In the data below, change each "AEP" to "annual exceedance probability" and leave all other text unchanged. Omit the pictures from your answer.

[Source data]

((

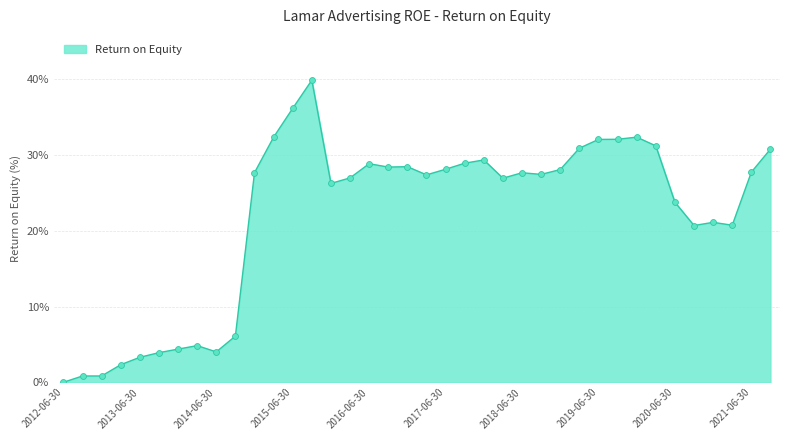

What is the difference between the maximum and minimum values?

39.9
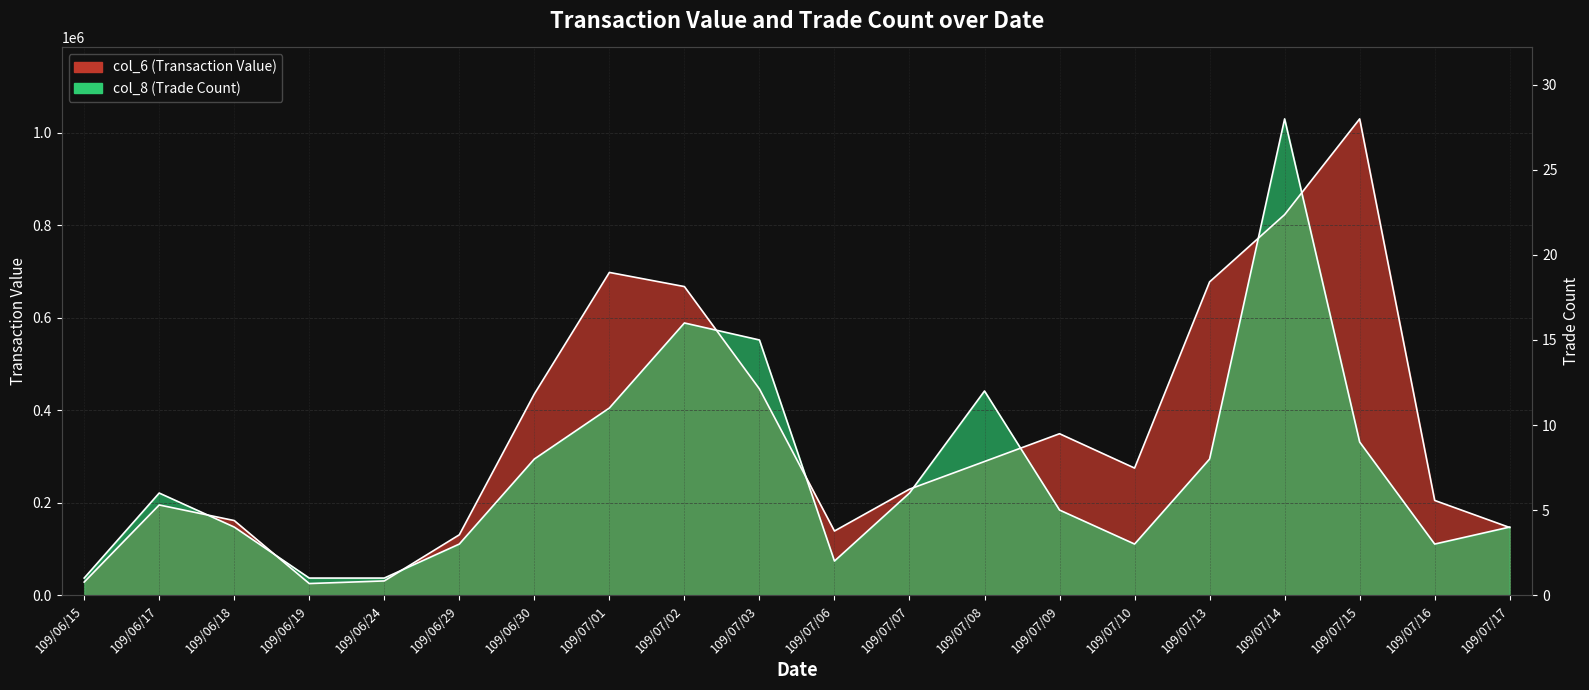

At which label does col_6 (Transaction Value) first exceed 274580?

109/06/30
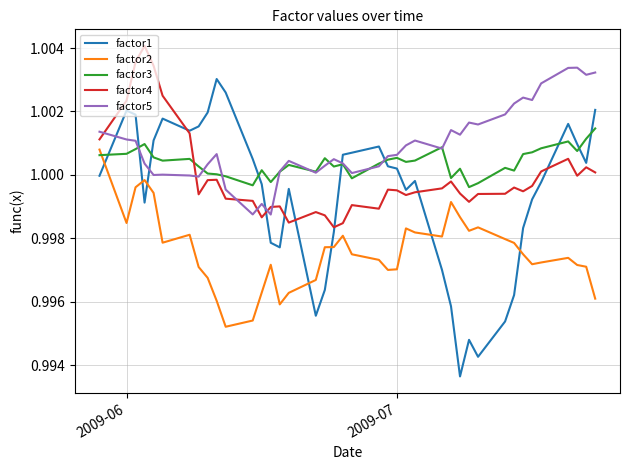

Which series has the largest range (max minus min)?

factor1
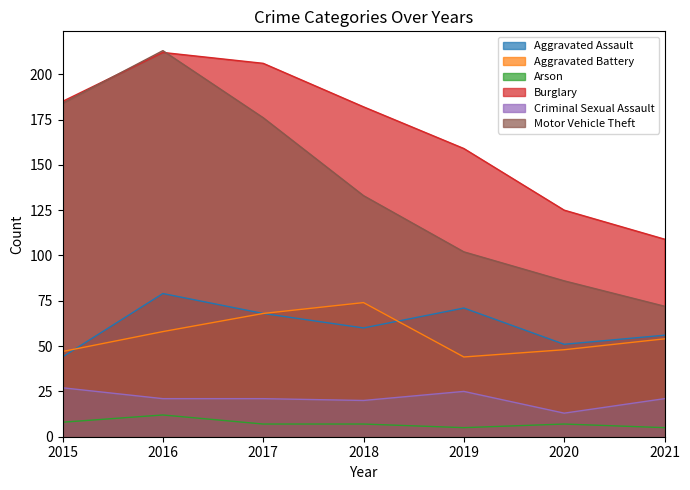

True or false: Motor Vehicle Theft and Aggravated Assault intersect in this chart.

False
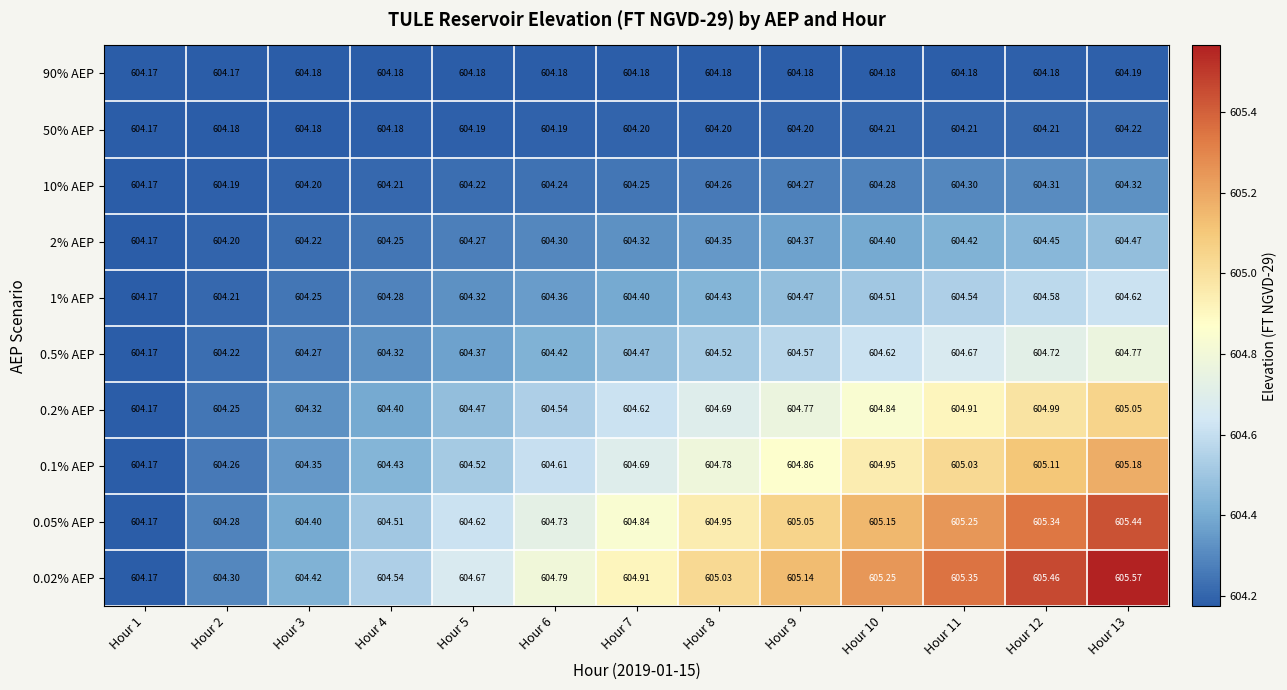

Is the value of 10% AEP at Hour 1 greater than the value of 0.02% AEP at Hour 3?

No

))

#### [Solution]
What is the difference between the maximum and minimum values?

39.9

At which label does col_6 (Transaction Value) first exceed 274580?

109/06/30

Which series has the largest range (max minus min)?

factor1

True or false: Motor Vehicle Theft and Aggravated Assault intersect in this chart.

False

Is the value of 10% annual exceedance probability at Hour 1 greater than the value of 0.02% annual exceedance probability at Hour 3?

No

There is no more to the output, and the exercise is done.